> [Exercise input]
────
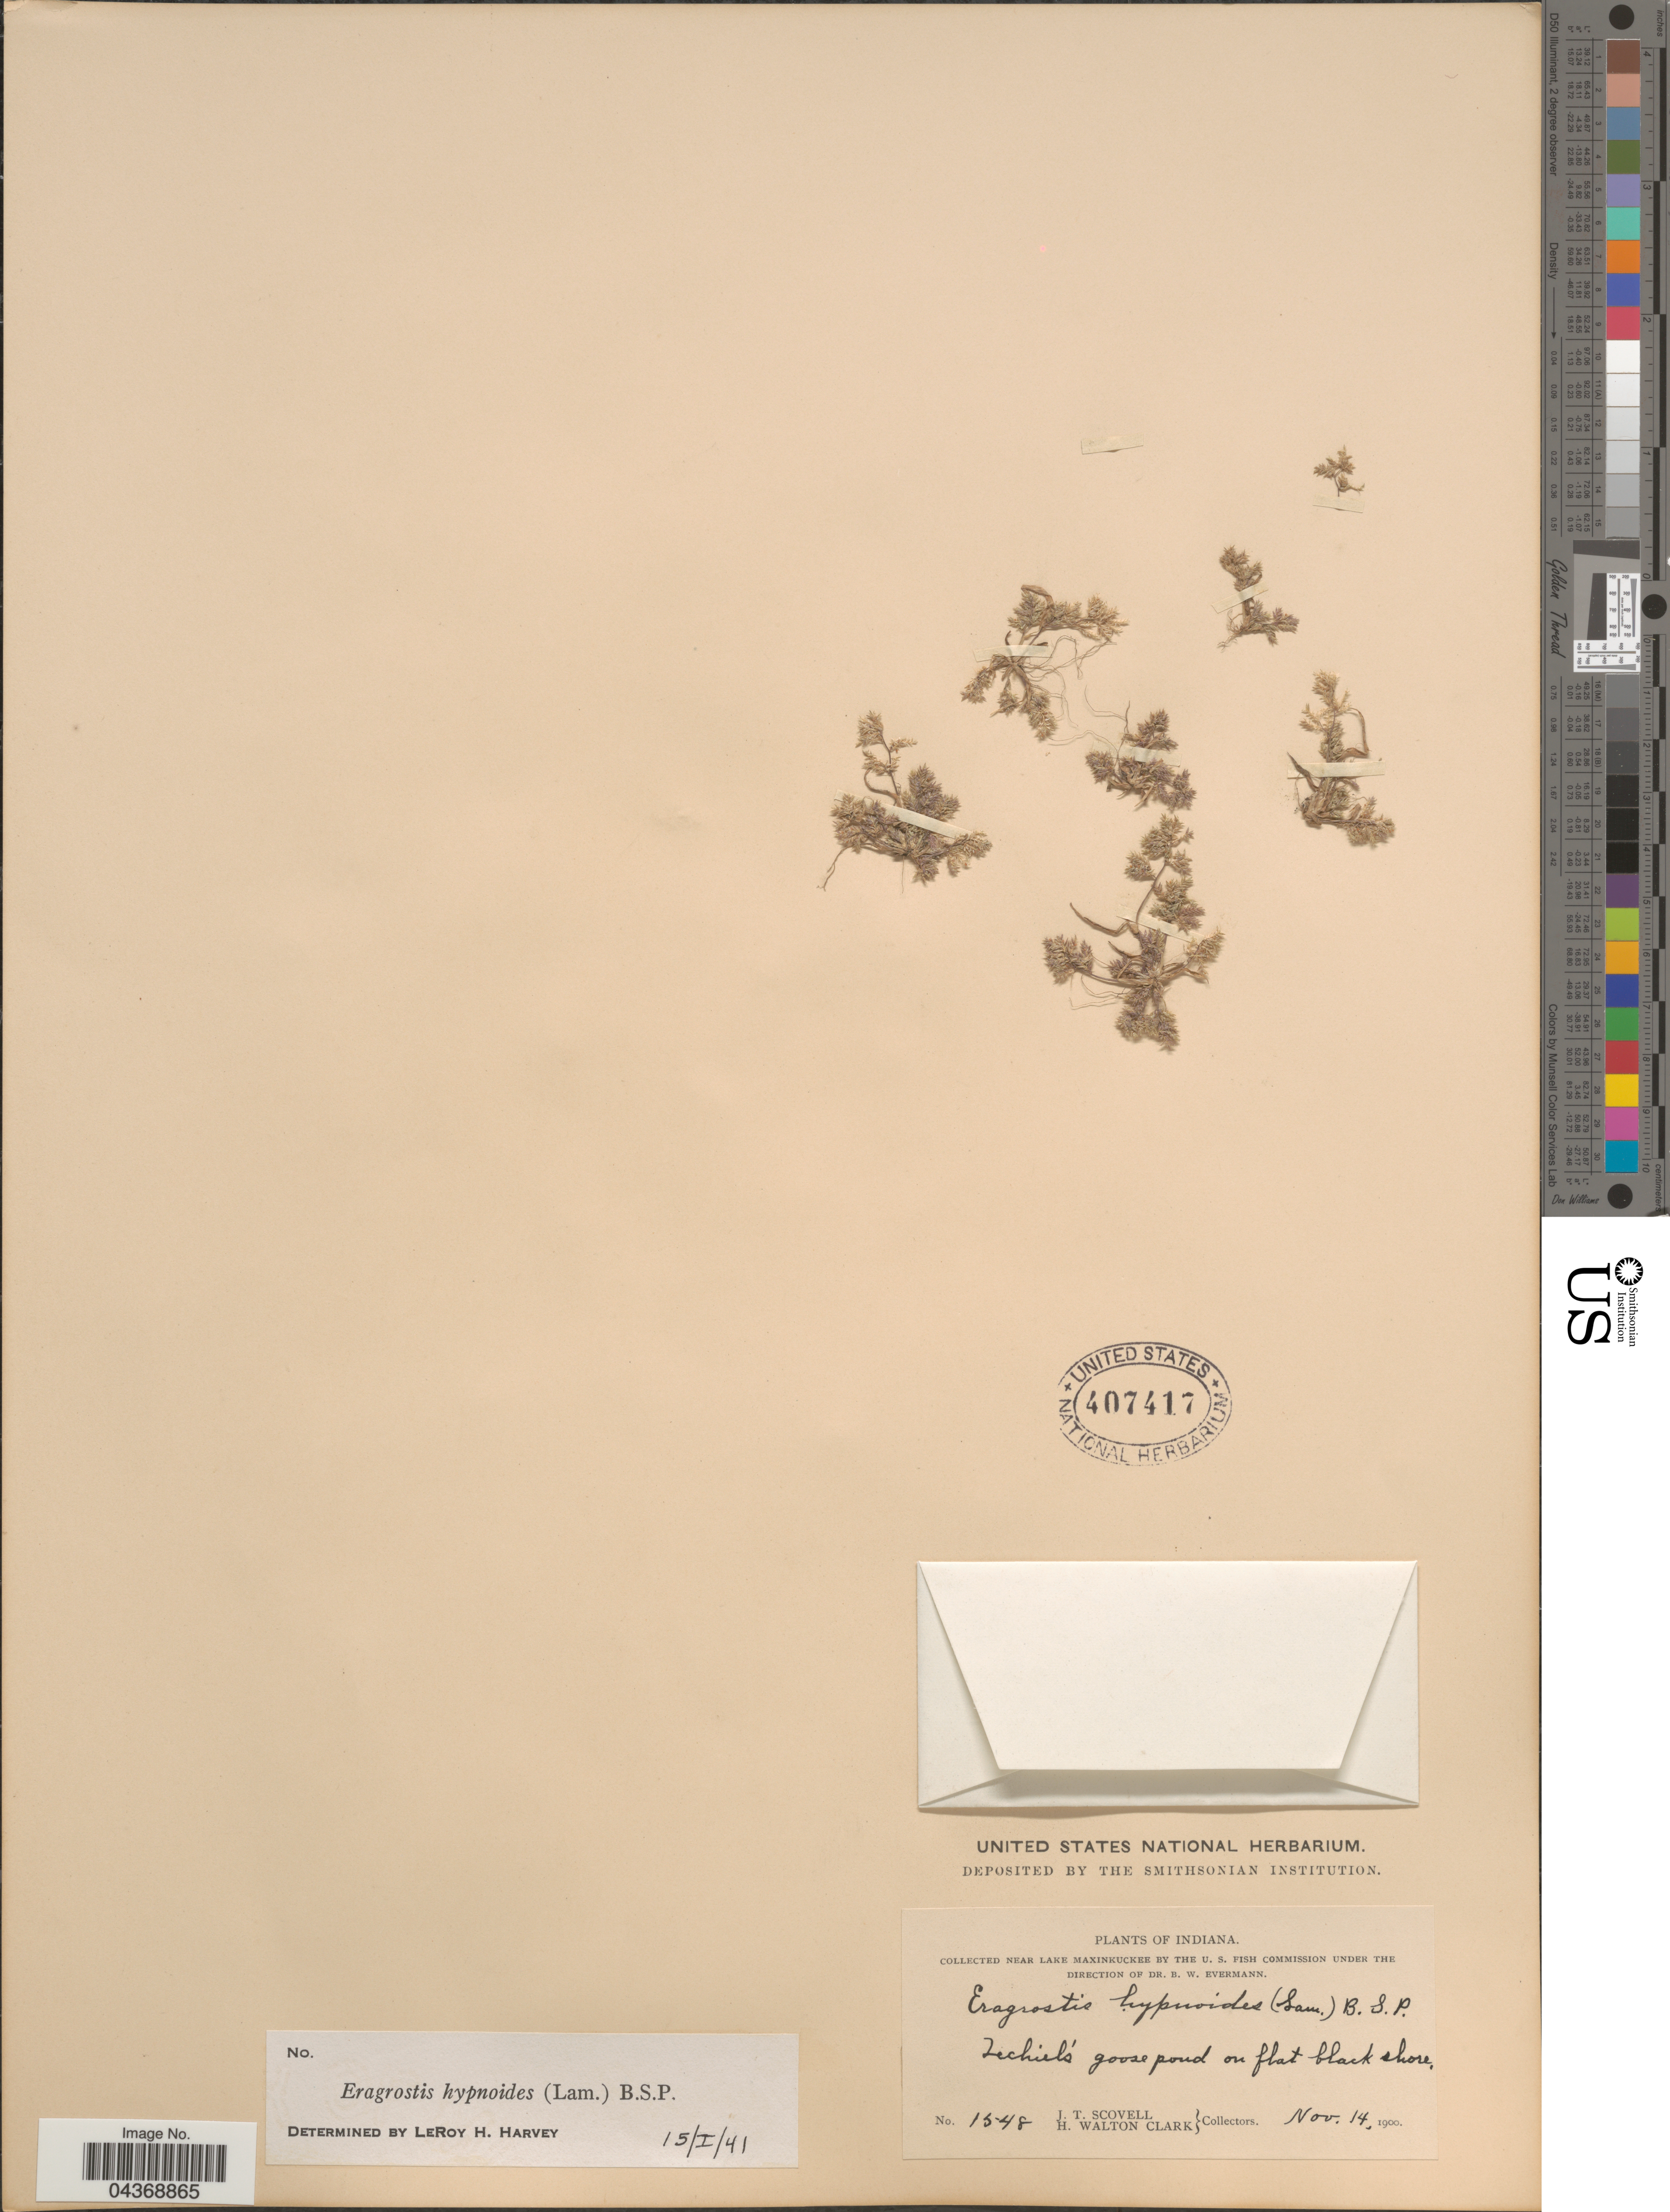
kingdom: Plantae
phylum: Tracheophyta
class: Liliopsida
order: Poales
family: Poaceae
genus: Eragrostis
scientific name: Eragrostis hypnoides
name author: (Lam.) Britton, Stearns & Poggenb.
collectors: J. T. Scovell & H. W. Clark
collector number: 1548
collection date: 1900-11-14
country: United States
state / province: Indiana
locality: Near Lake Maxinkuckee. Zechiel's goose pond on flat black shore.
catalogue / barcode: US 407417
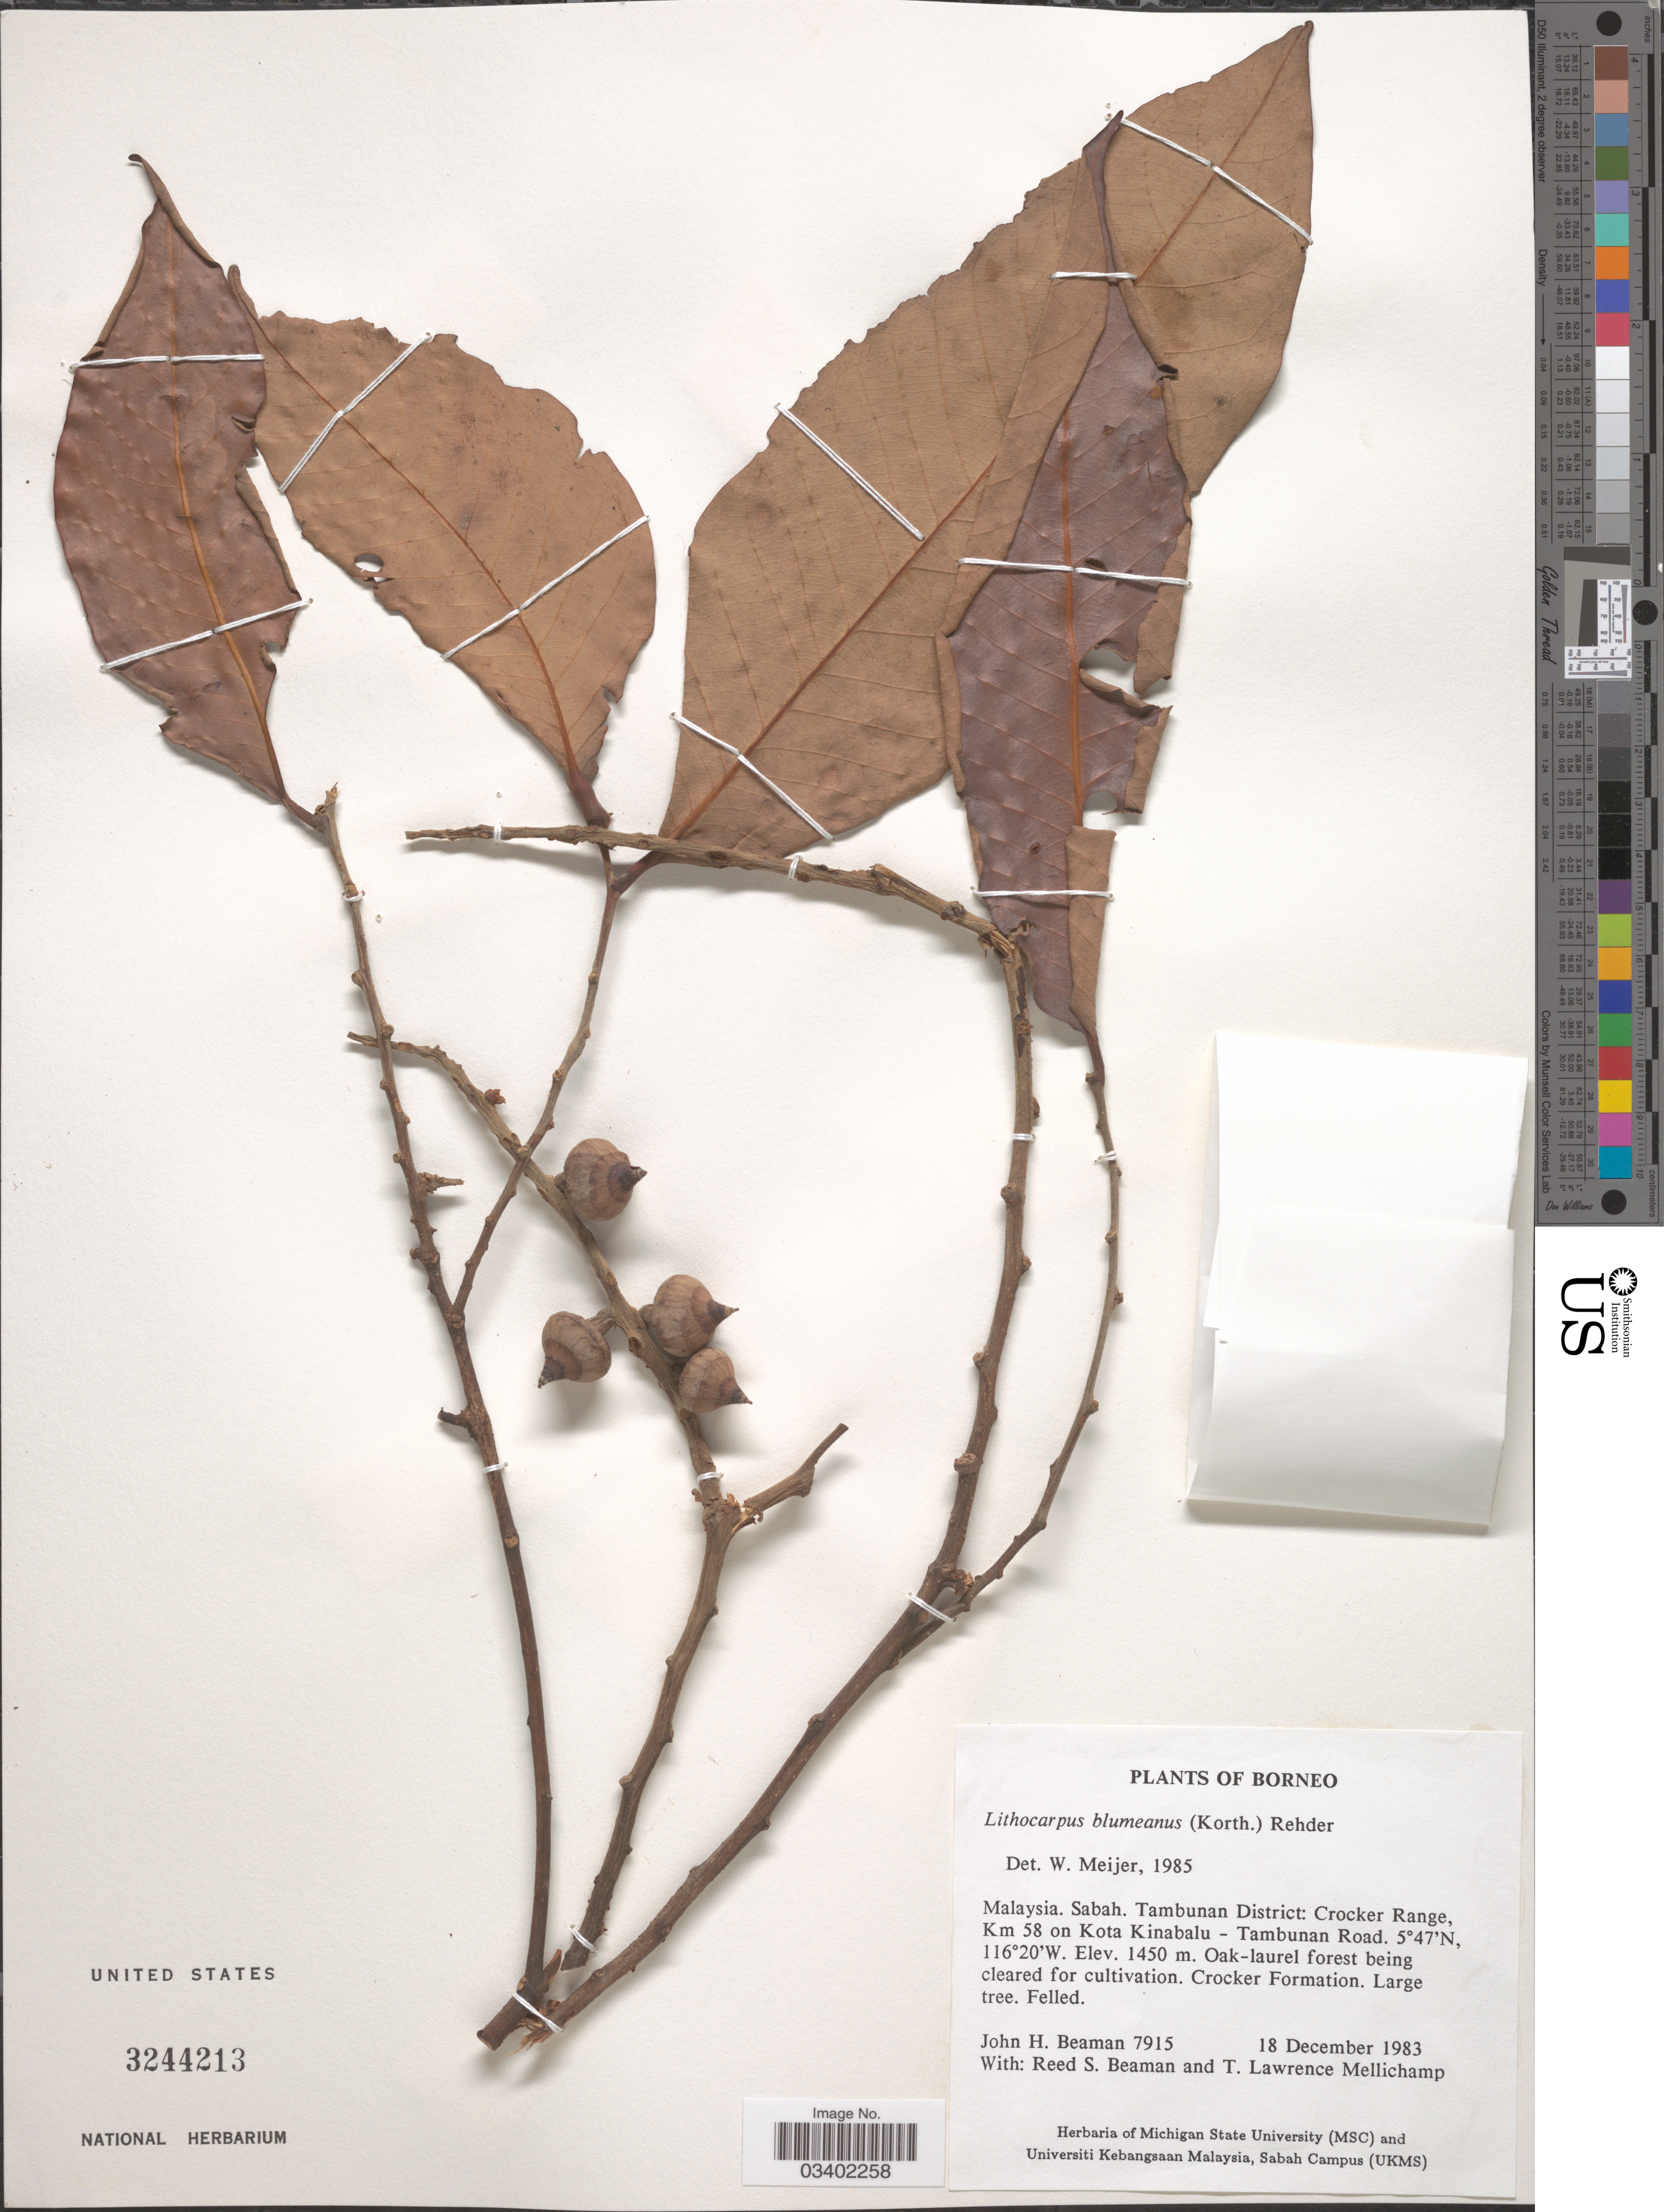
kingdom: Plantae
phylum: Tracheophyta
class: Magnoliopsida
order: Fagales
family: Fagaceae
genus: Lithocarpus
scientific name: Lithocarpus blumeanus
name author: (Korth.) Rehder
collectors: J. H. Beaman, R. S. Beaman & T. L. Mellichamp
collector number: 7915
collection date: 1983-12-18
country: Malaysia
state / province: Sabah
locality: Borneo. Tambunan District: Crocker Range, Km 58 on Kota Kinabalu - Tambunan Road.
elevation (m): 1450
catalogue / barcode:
────
> [Work required] Reproduce every line of the listing above verbatim, omitting the pictures.

> [Result below]
kingdom: Plantae
phylum: Tracheophyta
class: Liliopsida
order: Poales
family: Poaceae
genus: Eragrostis
scientific name: Eragrostis hypnoides
name author: (Lam.) Britton, Stearns & Poggenb.
collectors: J. T. Scovell & H. W. Clark
collector number: 1548
collection date: 1900-11-14
country: United States
state / province: Indiana
locality: Near Lake Maxinkuckee. Zechiel's goose pond on flat black shore.
catalogue / barcode: US 407417
kingdom: Plantae
phylum: Tracheophyta
class: Magnoliopsida
order: Fagales
family: Fagaceae
genus: Lithocarpus
scientific name: Lithocarpus blumeanus
name author: (Korth.) Rehder
collectors: J. H. Beaman, R. S. Beaman & T. L. Mellichamp
collector number: 7915
collection date: 1983-12-18
country: Malaysia
state / province: Sabah
locality: Borneo. Tambunan District: Crocker Range, Km 58 on Kota Kinabalu - Tambunan Road.
elevation (m): 1450
catalogue / barcode:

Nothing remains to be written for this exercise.